Right after I got done telling my radiation oncologist buddy that, despite my immediate family’s medical leanings, I’m not a doctor because rocks and data don’t talk back to you, I got a call from Herr Doktor Brother. My grandma’s non-Hodgkin’s lymphoma is here again. It has manifested itself in the past as colon cancer and now as a naso-pharyngial lymphoma, hindering her abilities to breathe and swallow. Grandma’s three choices are radiation, chemotherapy or a breathing tube. For someone who has never eaten meat, smoked a marlboro cigarette or had a sip of alcohol in her life, her cancers have been extremely atypical. Why does disease pick on this sweet and clean-living woman who described her last round of chemo and radiation as the most demeaning and defeating experience of her life?

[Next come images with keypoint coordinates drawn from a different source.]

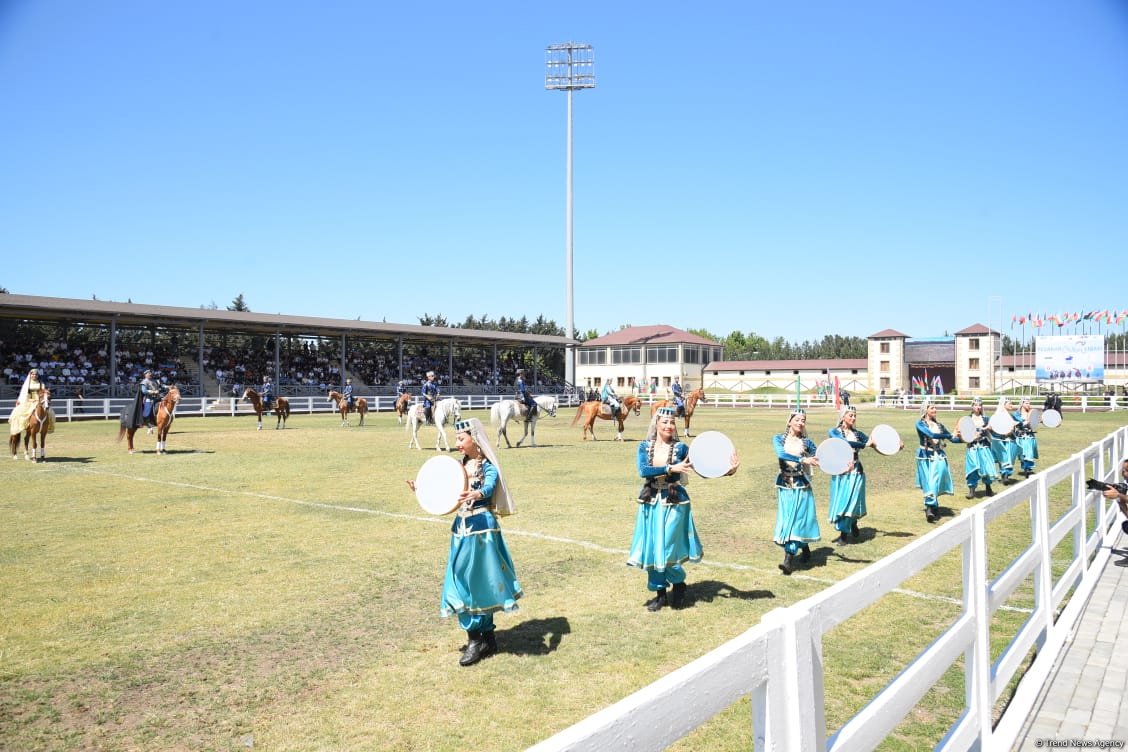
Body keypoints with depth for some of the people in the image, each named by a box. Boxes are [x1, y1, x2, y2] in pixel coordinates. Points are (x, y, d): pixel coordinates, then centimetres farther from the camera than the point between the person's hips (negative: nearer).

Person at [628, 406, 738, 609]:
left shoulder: (680, 448, -4)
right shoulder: (644, 447, -1)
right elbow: (643, 470, -17)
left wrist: (727, 470, -27)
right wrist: (671, 468, -24)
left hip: (673, 504, -2)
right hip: (651, 503, 2)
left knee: (667, 549, -4)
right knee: (651, 550, 6)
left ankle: (678, 584, 25)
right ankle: (660, 593, 24)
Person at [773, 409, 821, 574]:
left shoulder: (807, 443, 5)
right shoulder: (778, 439, 0)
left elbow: (817, 460, 1)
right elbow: (781, 454, -19)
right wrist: (802, 460, -30)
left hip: (802, 486, 0)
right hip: (785, 485, 0)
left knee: (798, 519, -5)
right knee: (786, 520, 1)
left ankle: (789, 560, -5)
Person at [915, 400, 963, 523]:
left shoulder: (939, 425, 11)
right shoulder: (920, 424, -3)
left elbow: (953, 439, 14)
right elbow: (931, 435, -19)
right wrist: (951, 435, -22)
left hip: (939, 457, 3)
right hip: (926, 457, -3)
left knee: (935, 483, -5)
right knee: (929, 484, -4)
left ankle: (930, 508, -2)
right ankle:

Of course, the entire family of doctors and medical professionals is in Ohio and on the case, and send me updates as and when they feel like it. It’s like I’m not in the Cool V-R Doctors’ Club. Never mind that I understand almost all of it in every gory detail, I cannot help personally.
That, right there, is the downside of not being a doctor and far, far away from my beloved Midwest.
What I can do is enjoy every sandwich.
Maybe it’s the quality of your writing, or my way of reading it, but it sounds like you have a strength in all of this that none of the MDs do… looking past the medicine and right at the person. In my experience with this sort of stuff, sometimes that role can be the most important. I’m so sorry your family is facing this.
Thanks, Holly, that’s very sweet of you. This is probably why I’m the family genealogist, the one who cares about stories and the over-arching evolution of the family. How and when people lived, more so than how and when they suffered and died, is a lot more inspiring.
Your the rock..that is why you love them. You be the rock for the family.
I’m so sorry. The whole quasi-lack of updates can be frustrating. Hang in there.